##### Reading text

Regulatory capital, as defined by OSFI’s CAR Guideline, is comprised of Common Equity Tier 1 (CET1), Additional Tier 1 (AT1) and Tier 2 capital. CET1 capital includes common shares, retained earnings, accumulated other comprehensive income (AOCI) (excluding AOCI relating to cash flow hedges and changes in fair value option liabilities attributable to changes in own credit risk) and qualifying instruments issued by a consolidated banking subsidiary to third parties, less regulatory adjustments for items such as goodwill and other intangible assets, deferred tax assets, net assets related to defined benefit pension plans, and certain investments. On March 27, 2020, OSFI introduced transitional arrangements for the capital treatment of expected loss provisioning, such that part of the allowances that would otherwise be included in Tier 2 capital will instead qualify for inclusion in CET1 capital subject to certain scalars and limitations until fiscal year 2022. AT1 capital primarily includes NVCC preferred shares, Limited Recourse Capital Notes, qualifying instruments issued by a consolidated subsidiary to third parties, and non-qualifying innovative Tier 1 notes which are subject to phase-out rules for capital instruments. Tier 1 capital is comprised of CET1 plus AT1. Tier 2 capital includes NVCC subordinated indebtedness, non-qualifying subordinated indebtedness subject to phase-out rules for capital instruments, eligible general allowances, and qualifying instruments issued by a consolidated subsidiary to third parties. Total capital is comprised of Tier 1 capital plus Tier 2 capital. Qualifying regulatory capital instruments must be capable of absorbing loss at the point of non-viability of the financial institution; non-qualifying capital instruments are excluded from regulatory capital at a rate of 10% per annum commencing January 1, 2013 through to November 1, 2021.

Repo-style transactions exposure

The amount of credit risk exposure resulting from our securities bought or sold under resale agreements, as well as securities borrowing and lending activities.

Reputation risk

The risk of negative publicity regarding CIBC’s business conduct or practices which, whether true or not, could significantly harm CIBC’s reputation as a leading financial institution, or could materially and adversely affect CIBC’s business, operations, or financial condition.

Resecuritization

A securitization exposure in which the risk associated with an underlying pool of exposures is tranched and at least one of the underlying exposures is a securitization exposure.

Retail portfolios

A category of exposures that primarily includes consumer but also small business lending, where the primary basis of adjudication relies on credit-scoring models.

##########
##### Data shown

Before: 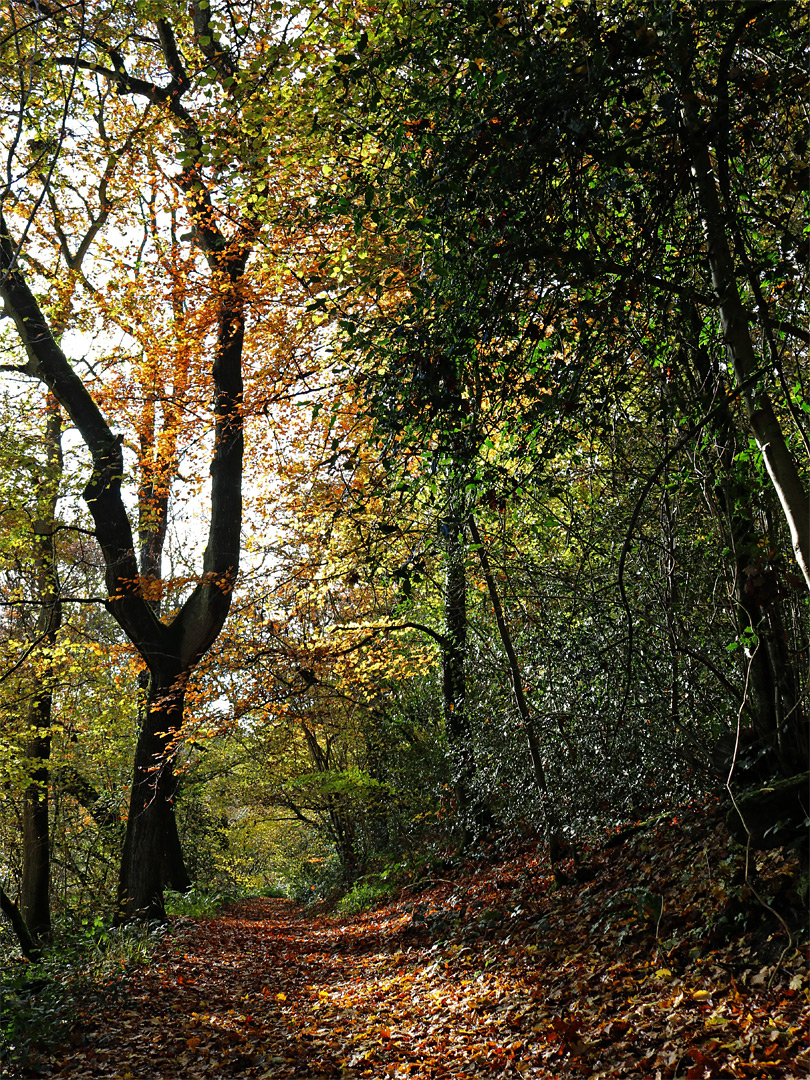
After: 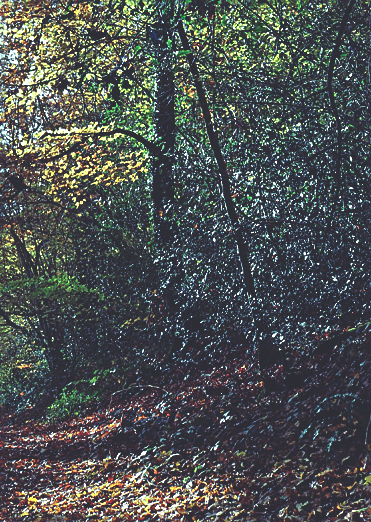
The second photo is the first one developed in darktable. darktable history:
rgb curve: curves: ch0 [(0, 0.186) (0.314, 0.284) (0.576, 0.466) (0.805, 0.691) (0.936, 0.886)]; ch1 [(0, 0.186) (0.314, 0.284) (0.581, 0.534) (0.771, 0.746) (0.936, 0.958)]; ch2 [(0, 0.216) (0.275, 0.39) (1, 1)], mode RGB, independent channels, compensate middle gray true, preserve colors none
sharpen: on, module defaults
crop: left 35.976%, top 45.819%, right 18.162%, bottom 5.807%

##########

Stated goal 1.
Answer these questions about the banking glossary:
(a) At what annual rate are non-qualifying capital instruments excluded from regulatory capital?
(b) For retail portfolios, what does the primary basis of adjudication rely on?
(c) In a resecuritization, what must at least one of the underlying exposures be?
Stated goal 2. Reproduce everything in the listing from its first line down to the line containing "The second photo", including that line, and omit the pictures.
The listing has no connection to the banking glossary.

Full output 1.
(a) 10% per annum
(b) Credit-scoring models
(c) A securitization exposure

Full output 2.
Before: 
After: 
The second photo is the first one developed in darktable. darktable history:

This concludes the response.